« La distribution aggrave la crise », dénonce la FNSEA dans un communiqué paru le 4 octobre 2022, à propos des difficultés que rencontre la filière bio. Selon le syndicat majoritaire, la baisse de la consommation de produits bio peut s’expliquer par l’inflation et la baisse du pouvoir d’achat des Français, mais également par l’attitude des distributeurs.

Des marges plus importantes et une offre moindre

La FNSEA explique que les prix des produits issus de l'agriculture biologique restent élevés, et augmentent même parfois sur certains produits comparativement aux produits conventionnels. Un constat étayé par FranceAgriMer en comité de suivi des relations commerciales, selon le syndicat. Dans le même temps, les prix payés aux producteurs diminuent.

En parallèle, la FNSEA pointe du doigt la baisse de l’offre en magasin. Une diminution qui serait même supérieure à la baisse des ventes en volume. « Le bio laisse peu à peu sa place aux gammes premiers prix et autres MDD (marques de distributeur) dans les rayons », souligne le syndicat.

Davantage de transparence

Le syndicat majoritaire demande davantage de transparence de la part des distributeurs, notamment sur l’étiquetage de l’origine des produits. Et il rappelle que les distributeurs spécialisés sont encore absents des travaux menés au sein de l’Observatoire des prix et des marges.

La FNSEA demande également l’application des lois Egalim 1 et 2 pour mieux structurer les prix en marche avant, respecter la non-négociabilité de la matière première agricole jusqu’au distributeur, et avoir les moyens d’atteindre l’objectif de 20 % d’alimentation bio dans la restauration collective (contre 4% aujourd’hui).

> _DONNÉES D'ÉTUDE_:
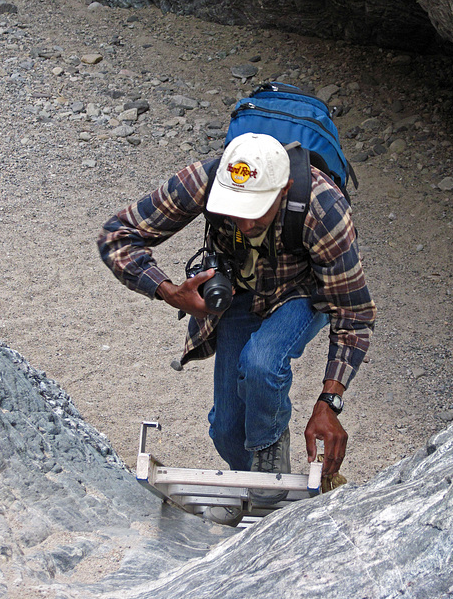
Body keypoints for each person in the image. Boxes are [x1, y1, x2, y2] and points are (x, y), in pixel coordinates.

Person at [97, 132, 376, 525]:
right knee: (226, 431)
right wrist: (167, 290)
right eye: (234, 209)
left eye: (255, 211)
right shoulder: (206, 180)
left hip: (301, 291)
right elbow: (116, 236)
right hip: (240, 293)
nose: (244, 222)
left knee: (262, 363)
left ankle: (267, 474)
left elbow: (354, 314)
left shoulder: (323, 208)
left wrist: (329, 401)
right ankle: (259, 493)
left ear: (284, 190)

> _QUESTIONS D'ÉTUDE_:
1. Citez le texte sur la filière bio en commençant à « En parallèle, la » et en terminant à « et des marges. ».
2. Relevez, dans le texte sur la filière bio, toutes les causes que le syndicat avance pour expliquer la baisse de la consommation de produits bio.
Les lignes ne jouent aucun rôle ici.

> _RÉPONSES_:
1.
En parallèle, la FNSEA pointe du doigt la baisse de l’offre en magasin. Une diminution qui serait même supérieure à la baisse des ventes en volume. « Le bio laisse peu à peu sa place aux gammes premiers prix et autres MDD (marques de distributeur) dans les rayons », souligne le syndicat.

Davantage de transparence

Le syndicat majoritaire demande davantage de transparence de la part des distributeurs, notamment sur l’étiquetage de l’origine des produits. Et il rappelle que les distributeurs spécialisés sont encore absents des travaux menés au sein de l’Observatoire des prix et des marges.

2.
- l'inflation
- la baisse du pouvoir d'achat des Français
- l'attitude des distributeurs